GPTQ-for-LLaMa
GPTQ-for-LLaMa copied to clipboard
Lonnnnnnnnng context load time before generation
I'm running llama 65b on dual 3090s and at longer contexts I'm noticing seriously long context load times (the time between sending a prompt and tokens actually being received/streamed). It seems my CPU is only using a single core and maxing it out to 100%... Is there something it's doing that's heavily serialized? ... Any way to parallelize the workflow?
What code did you run?
I would like to confirm this issue as well. It really becomes noticeable when they're running chat vs normal/notebook. Chat with nothing set runs really fast but once you start putting context etc... start up speed just takes a nose dive.
4bit 65b on my A6000
In the case of llama.cpp, when a long prompt is given you can see it output the provided prompt word by word at a slow rate even before it starts generating anything new. It's directly evident that it takes a longer time to to get through larger prompts. I guess a similar thing is happening here.

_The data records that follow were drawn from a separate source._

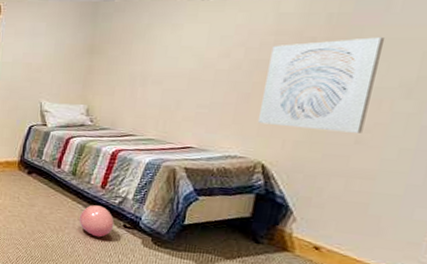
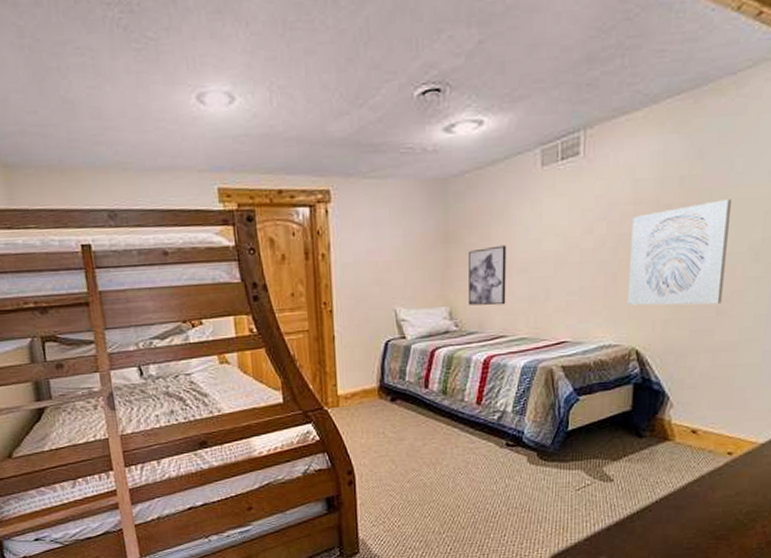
ball: present [78,205,114,237] -> none [456,426,496,463]
wall art: none [105,59,145,109] -> present [469,245,507,306]

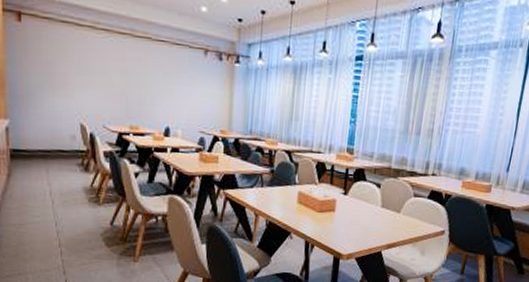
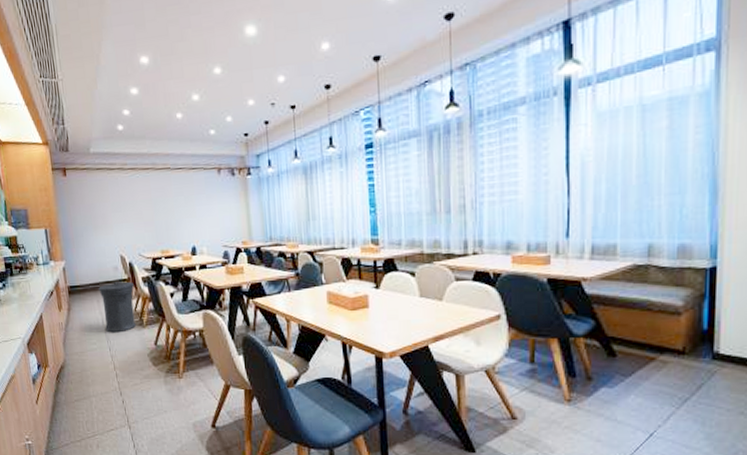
trash can: none [49,152,93,208] -> present [98,282,137,333]

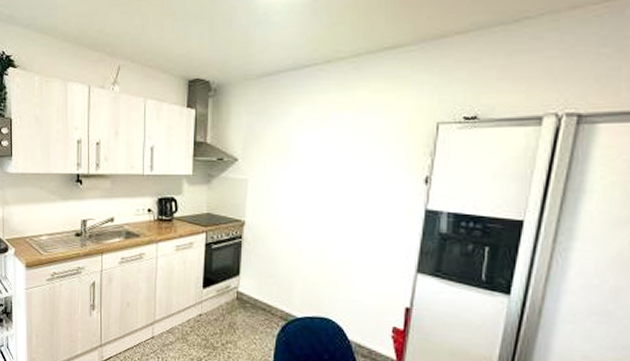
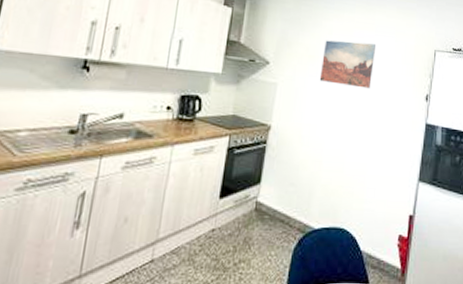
wall art: none [292,125,359,176] -> present [319,40,377,89]

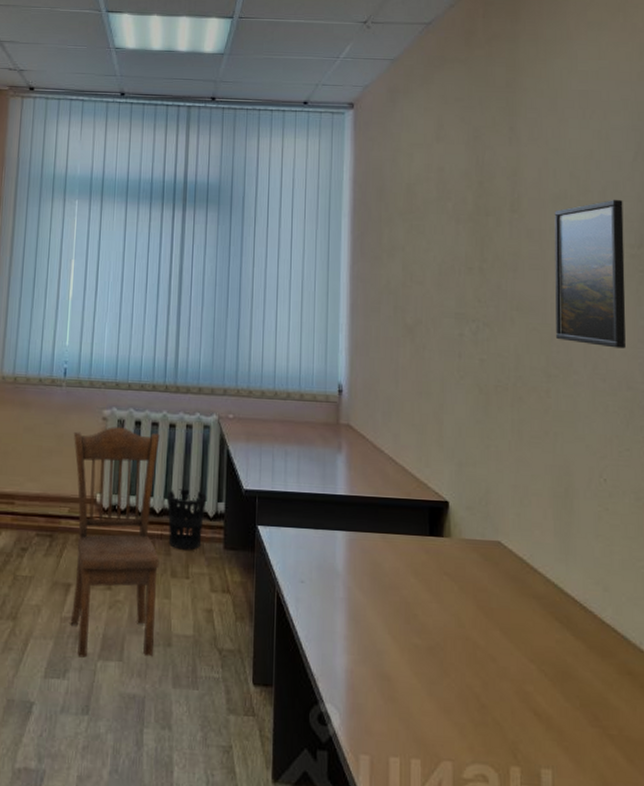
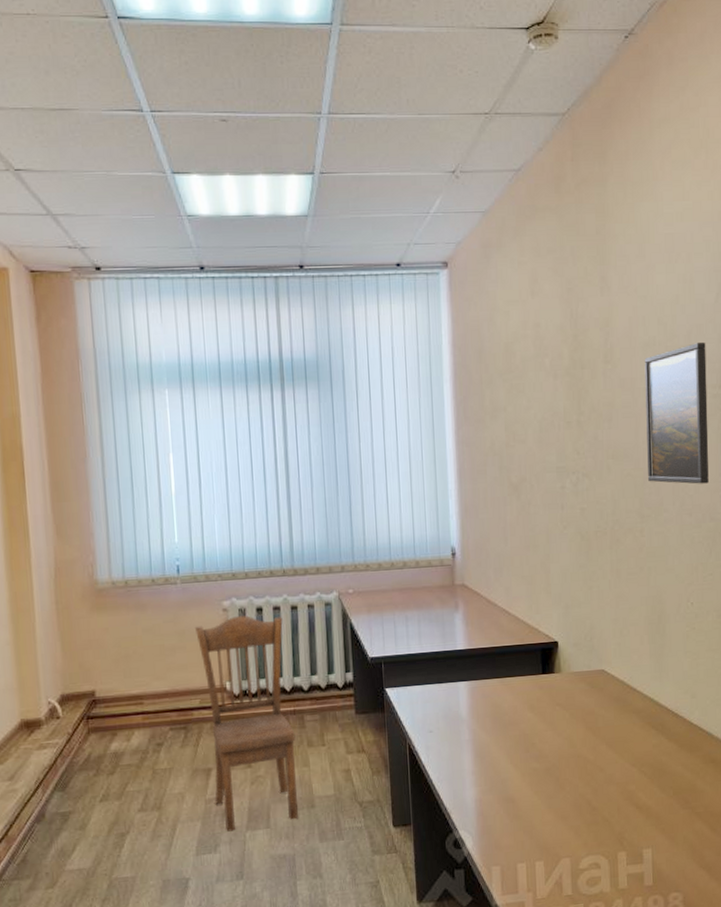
wastebasket: present [166,489,207,550] -> none [295,665,335,721]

So I compared B&B 8bit and GPTQ 8bit and GPTQ was the only one that had a start delay. Something is causing a delay before anything starts generating.
Runs pretty well once it starts.. not sure if it's loading something, reading layers then inferencing. It's definitely got its quirks of new tech, might just be a case of "well that's how it works"
Probably fixed now, see #30.
I think this issue has been resolved.